If you tell any man (or woman) that he is not responsible, it is very unlikely that he will smile. If he does, it might be to enable him gather his thoughts to know how best to react in equal measure. If he finds his words, it is also unlikely it will be pleasant to the ears.
I spent some time thinking about it. If put in context, to say that I am not responsible may not be an abuse after all. It may just be a statement of fact. To be responsible goes beyond decency, good character and moral uprightness.
Responsibility has different layers. Beyond being responsible as an adolescent, an adult starts becoming responsible when he starts to think beyond himself, when he starts to take responsibilities for others. If your thinking is limited to how your decision affects you alone, you may be responsible but not responsible.
Starting from the family setting, a responsible gentleman who is still a dependant may wake up in the morning and take a decision and start pursuing it. He may not owe anybody any explanation probably because there may not be anyone who will primarily bear the consequence of his actions, except him. I call it responsibility without responsibility.

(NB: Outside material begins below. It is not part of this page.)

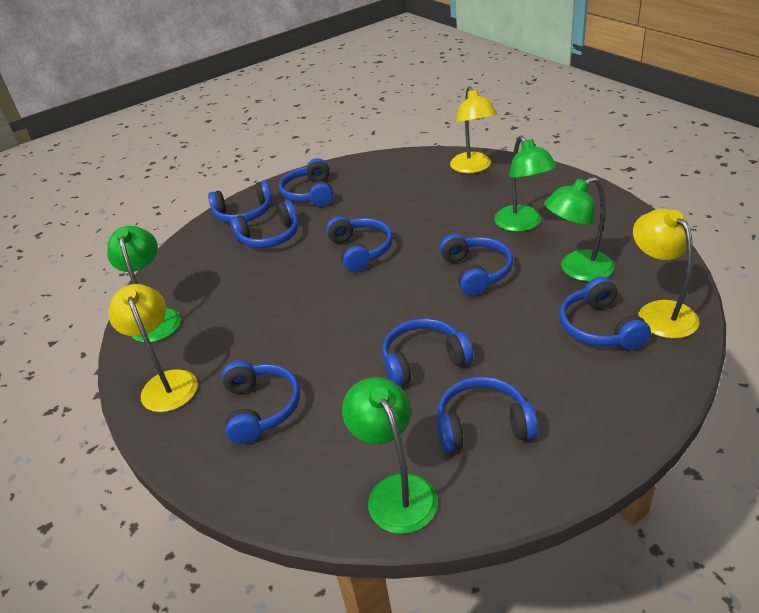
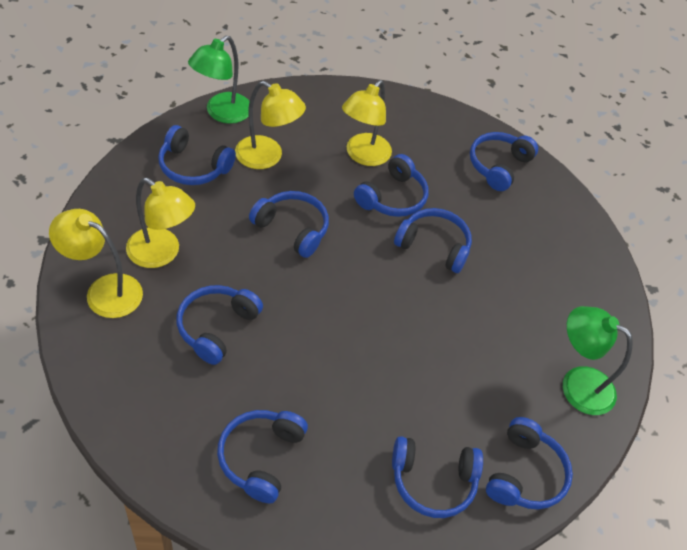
green lamp: [107,226,181,343] [342,377,438,534] [494,136,557,232] [544,177,614,282] = 4 -> [188,36,250,124] [563,306,633,415] = 2
yellow lamp: [108,284,198,412] [450,86,497,173] [633,208,699,339] = 3 -> [49,209,143,318] [126,178,195,268] [235,81,306,169] [342,80,392,166] = 4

The scenario above will not be the same for a parent. A responsible parent will not wake up and suddenly take a decision without thinking of the effect on his family. Even for unplanned parenthood, the first question usually posed to a woman with unplanned pregnancy is who is responsible for the unborn baby. It has a reason. The focus is who will take responsibility for the child’s upbringing.

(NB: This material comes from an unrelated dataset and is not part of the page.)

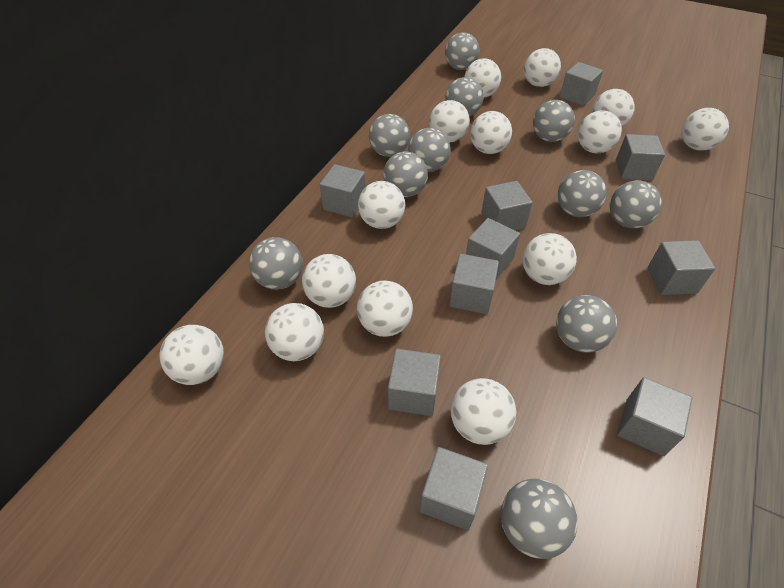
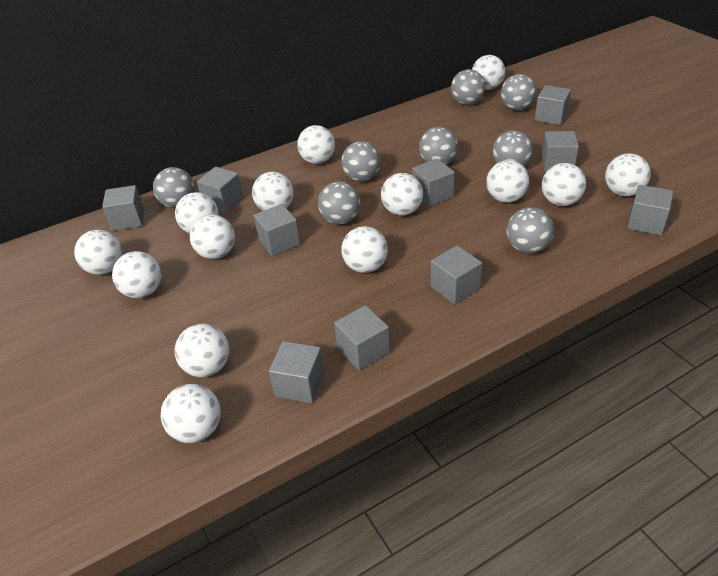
grey ball: [249,237,303,290] [369,114,410,157] [383,151,428,197] [408,128,451,172] [445,32,479,70] [445,77,484,117] [501,479,578,559] [533,100,575,142] [556,295,617,353] [557,170,607,217] [610,180,662,228] = 11 -> [153,167,195,208] [318,181,361,225] [341,141,381,182] [419,127,458,165] [451,69,486,105] [492,130,533,167] [501,74,536,111] [506,207,554,254] = 8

As a global citizen who has a responsibility to humanity, you start being responsible when you begin to consider the effect of your actions on others. You may be harmless in your dealings. You may be someone who pays attention to details but if your priority all the time is about how it affects you but not how it affects others, you may be responsible but not responsible.
There is a higher level of responsibility and that is leadership. Responsible leadership goes beyond being cool headed and outspoken. It transcends having a decent dress sense and hygiene. Responsible leadership is not all about oratory prowess or intelligent analysis. It is much more than personal effectiveness. Leadership itself is responsibility.
A leader of this age needs more than competence or intellectual capacity. He considers far reaching effects of his actions (or inactions), not only on himself and his family but on the larger society. The future leader will go beyond sacrifice for self to sacrifice of self. One is for self, the other is for self and others. That is legacy.
Let me ask you. Are you accountable only to yourself? Does your action or inaction affect anyone besides you? Positively or negatively? If you are not available, will anyone notice? If your presence is not felt, is your absence felt? If the answers to these questions are not in the affirmative, you are probably responsible but not responsible. This is not an abuse, it is mere expression of my thoughts.
Please, ask the leader next door. The sacrifice he says he makes, is it for self or of self? If it is of self, humanity needs more of him but if it is for self alone, he is not a responsible leader. This is not an abuse. It is just the simplest way I can describe it.
Happy 62nd independence anniversary, Nigeria.